The 10-year-old Loomba Trust aims to educate such kids


Corporate houses must fulfil their social responsibilities: Vayalar Ravi

About 40 children on the Trust’s scholarships attended the event


— Photo: S. Subramanium

Cherie Blair, president, Loomba Trust, seen with the beneficiaries at a seminar in New Delhi on Sunday.

NEW DELHI: The great and the good of politics and business were out in force here on Sunday as Cherie Blair, wife of the former British Prime Minister, Tony Blair, urged corporations to support the Loomba Trust, an Anglo-Indian charity set up to educate the children of widows.

Ms. Blair and Minister of Overseas Indian Affairs Vayalar Ravi were speaking at an event organised to mark the 10th anniversary of the Trust’s foundation. “Corporate houses in India must come forward and fulfil their social responsibilities,” Mr. Ravi said.

Mr. Raj Loomba, the non-resident Indian businessman who set up the trust in memory of his mother, a widow, echoed the Minister’s call. Citing a British industrialist, who had donated Rs.6 lakh to the Trust, he asked: “If foreign corporations can do it [support charities], why not Indian ones?”

But while acknowledging that the 3,600 children educated by the Trust so far was “only a drop in the ocean” — there are three-crore widows in India and 10-crore worldwide — Ms. Blair, the Trust’s president, praised the work of Mr.
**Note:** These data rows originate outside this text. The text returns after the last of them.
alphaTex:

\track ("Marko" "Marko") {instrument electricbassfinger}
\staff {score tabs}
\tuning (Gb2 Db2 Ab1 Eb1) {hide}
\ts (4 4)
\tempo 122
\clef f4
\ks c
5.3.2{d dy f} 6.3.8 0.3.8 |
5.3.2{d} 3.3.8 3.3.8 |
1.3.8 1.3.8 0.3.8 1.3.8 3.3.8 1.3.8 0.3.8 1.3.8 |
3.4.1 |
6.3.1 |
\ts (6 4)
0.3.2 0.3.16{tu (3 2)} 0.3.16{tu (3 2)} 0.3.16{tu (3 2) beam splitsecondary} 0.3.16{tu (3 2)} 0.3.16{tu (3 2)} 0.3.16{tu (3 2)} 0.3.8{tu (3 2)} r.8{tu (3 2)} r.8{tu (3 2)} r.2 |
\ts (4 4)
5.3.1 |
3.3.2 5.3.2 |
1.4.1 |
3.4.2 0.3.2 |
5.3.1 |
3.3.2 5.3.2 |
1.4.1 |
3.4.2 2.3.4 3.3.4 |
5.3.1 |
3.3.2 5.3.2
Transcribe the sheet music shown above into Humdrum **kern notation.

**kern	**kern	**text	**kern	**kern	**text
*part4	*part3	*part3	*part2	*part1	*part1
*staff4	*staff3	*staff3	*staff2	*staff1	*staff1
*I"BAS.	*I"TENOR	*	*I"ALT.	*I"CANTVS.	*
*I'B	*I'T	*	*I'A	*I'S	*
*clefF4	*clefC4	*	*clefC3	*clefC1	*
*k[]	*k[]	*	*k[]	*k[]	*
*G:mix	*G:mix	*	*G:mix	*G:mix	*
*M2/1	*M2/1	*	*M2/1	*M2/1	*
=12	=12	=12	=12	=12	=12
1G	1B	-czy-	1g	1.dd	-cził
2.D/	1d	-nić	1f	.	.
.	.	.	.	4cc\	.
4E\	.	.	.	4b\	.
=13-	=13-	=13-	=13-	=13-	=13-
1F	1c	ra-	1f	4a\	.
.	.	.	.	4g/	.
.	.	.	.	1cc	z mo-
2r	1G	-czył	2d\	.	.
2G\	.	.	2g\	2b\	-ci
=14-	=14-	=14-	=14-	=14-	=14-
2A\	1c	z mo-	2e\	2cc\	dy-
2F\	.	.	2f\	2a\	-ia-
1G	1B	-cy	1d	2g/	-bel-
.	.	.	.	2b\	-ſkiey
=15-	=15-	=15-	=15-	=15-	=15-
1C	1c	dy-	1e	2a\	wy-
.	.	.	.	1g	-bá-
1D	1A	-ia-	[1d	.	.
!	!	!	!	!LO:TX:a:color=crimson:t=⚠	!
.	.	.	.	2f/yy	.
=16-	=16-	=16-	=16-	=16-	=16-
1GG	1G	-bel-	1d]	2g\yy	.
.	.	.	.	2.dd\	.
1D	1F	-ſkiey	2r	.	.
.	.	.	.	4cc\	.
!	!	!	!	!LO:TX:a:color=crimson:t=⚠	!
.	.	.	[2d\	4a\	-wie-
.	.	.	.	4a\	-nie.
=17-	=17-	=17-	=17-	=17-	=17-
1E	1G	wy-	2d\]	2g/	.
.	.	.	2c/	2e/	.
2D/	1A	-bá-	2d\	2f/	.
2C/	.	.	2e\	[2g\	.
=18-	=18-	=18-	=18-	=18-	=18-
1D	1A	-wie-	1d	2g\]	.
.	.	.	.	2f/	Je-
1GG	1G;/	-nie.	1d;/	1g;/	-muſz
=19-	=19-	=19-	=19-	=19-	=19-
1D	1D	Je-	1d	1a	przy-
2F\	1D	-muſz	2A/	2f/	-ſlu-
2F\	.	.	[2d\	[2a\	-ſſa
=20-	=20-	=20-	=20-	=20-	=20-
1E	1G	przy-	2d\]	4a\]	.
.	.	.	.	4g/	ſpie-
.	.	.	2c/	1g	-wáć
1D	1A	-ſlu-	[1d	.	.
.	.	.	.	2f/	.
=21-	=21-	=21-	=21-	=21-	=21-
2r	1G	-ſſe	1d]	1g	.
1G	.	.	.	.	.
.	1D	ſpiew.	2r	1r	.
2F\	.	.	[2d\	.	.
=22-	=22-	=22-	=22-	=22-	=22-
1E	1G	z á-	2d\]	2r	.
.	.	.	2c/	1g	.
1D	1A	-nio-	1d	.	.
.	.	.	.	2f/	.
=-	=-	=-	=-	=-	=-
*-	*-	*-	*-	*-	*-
Loomba.

The Trust raised more than Rs.40 lakh last year, she said, and used it to offer five-year scholarships to children in India, Sri Lanka, Bangladesh as well as Kenya.

About 40 children on the Trust’s scholarships attended the event. “The charity has made every bit of difference to these children, who now want to be doctors, lawyers and engineers,” said Ms. Blair, herself a senior barrister.

“Widows are seen as evil in India and have to depend on their children as bread-winners,” the mother of four added, before revealing she was drawn to the Trust, as, like Mr. Loomba, she was raised by her mother alone.

The Trust was established in the U.K., with the aim of educating 100 children of widows in each Indian State. The target was met for the first time last year, but Mr. Loomba has now announced plans for the Trust’s expansion.

In a joint venture with Richard Branson, another celebrity Loomba trustee, it will fund the education of 1,500 South African children left fatherless by HIV/AIDS. The Trust will also set up a school in Mr. Loomba’s ancestral village in Punjab.